EXERCISE GOAL:
Check each line of the material below for "diaminobenzidine" and copy those where it appears.

MATERIAL TO PROCESS:
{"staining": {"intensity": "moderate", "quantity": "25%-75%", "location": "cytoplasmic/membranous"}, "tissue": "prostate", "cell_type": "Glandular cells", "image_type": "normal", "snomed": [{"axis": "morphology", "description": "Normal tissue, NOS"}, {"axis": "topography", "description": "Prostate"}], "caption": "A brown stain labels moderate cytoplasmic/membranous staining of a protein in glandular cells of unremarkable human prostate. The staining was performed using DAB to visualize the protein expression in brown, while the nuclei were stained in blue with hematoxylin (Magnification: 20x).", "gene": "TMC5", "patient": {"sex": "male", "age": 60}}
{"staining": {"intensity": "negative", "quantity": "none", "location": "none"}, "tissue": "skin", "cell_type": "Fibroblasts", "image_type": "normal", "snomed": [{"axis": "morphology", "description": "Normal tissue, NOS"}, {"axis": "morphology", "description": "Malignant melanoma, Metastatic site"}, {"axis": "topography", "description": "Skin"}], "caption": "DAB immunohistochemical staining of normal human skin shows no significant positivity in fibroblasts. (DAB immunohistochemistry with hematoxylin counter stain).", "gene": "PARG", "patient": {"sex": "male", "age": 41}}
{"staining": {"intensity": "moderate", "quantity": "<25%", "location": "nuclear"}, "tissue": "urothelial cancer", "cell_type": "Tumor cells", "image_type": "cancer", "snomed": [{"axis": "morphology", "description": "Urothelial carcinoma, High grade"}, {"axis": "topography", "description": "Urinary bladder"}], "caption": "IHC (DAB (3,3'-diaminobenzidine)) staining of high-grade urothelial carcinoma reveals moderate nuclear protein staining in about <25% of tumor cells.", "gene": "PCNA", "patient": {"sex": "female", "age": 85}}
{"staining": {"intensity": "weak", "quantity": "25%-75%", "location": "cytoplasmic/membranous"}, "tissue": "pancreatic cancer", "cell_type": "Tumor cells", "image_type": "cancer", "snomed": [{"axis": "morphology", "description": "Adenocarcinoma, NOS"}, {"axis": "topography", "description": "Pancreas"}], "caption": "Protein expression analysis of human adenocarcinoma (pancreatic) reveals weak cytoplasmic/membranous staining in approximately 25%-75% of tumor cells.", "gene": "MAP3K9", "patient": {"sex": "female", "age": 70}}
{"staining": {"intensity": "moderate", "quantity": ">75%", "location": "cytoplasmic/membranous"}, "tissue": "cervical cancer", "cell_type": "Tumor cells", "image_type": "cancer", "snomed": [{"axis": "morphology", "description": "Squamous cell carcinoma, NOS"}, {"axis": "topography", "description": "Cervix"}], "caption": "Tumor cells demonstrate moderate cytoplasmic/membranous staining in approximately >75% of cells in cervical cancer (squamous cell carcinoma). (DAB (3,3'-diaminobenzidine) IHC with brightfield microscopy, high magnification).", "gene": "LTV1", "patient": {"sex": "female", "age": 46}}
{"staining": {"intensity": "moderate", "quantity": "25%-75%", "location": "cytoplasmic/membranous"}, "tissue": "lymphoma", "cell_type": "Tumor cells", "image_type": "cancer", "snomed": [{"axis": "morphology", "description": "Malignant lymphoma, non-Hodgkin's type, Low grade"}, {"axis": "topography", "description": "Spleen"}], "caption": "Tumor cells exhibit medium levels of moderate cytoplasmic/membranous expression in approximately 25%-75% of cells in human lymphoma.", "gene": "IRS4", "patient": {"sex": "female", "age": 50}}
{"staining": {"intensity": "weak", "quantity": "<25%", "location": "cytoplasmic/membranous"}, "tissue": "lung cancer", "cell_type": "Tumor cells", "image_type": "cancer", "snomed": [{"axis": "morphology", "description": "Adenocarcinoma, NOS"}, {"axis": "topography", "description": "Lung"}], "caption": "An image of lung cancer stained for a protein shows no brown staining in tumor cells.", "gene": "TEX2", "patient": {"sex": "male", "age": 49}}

RESULT FOR THIS TASK:
{"staining": {"intensity": "moderate", "quantity": "<25%", "location": "nuclear"}, "tissue": "urothelial cancer", "cell_type": "Tumor cells", "image_type": "cancer", "snomed": [{"axis": "morphology", "description": "Urothelial carcinoma, High grade"}, {"axis": "topography", "description": "Urinary bladder"}], "caption": "IHC (DAB (3,3'-diaminobenzidine)) staining of high-grade urothelial carcinoma reveals moderate nuclear protein staining in about <25% of tumor cells.", "gene": "PCNA", "patient": {"sex": "female", "age": 85}}
{"staining": {"intensity": "moderate", "quantity": ">75%", "location": "cytoplasmic/membranous"}, "tissue": "cervical cancer", "cell_type": "Tumor cells", "image_type": "cancer", "snomed": [{"axis": "morphology", "description": "Squamous cell carcinoma, NOS"}, {"axis": "topography", "description": "Cervix"}], "caption": "Tumor cells demonstrate moderate cytoplasmic/membranous staining in approximately >75% of cells in cervical cancer (squamous cell carcinoma). (DAB (3,3'-diaminobenzidine) IHC with brightfield microscopy, high magnification).", "gene": "LTV1", "patient": {"sex": "female", "age": 46}}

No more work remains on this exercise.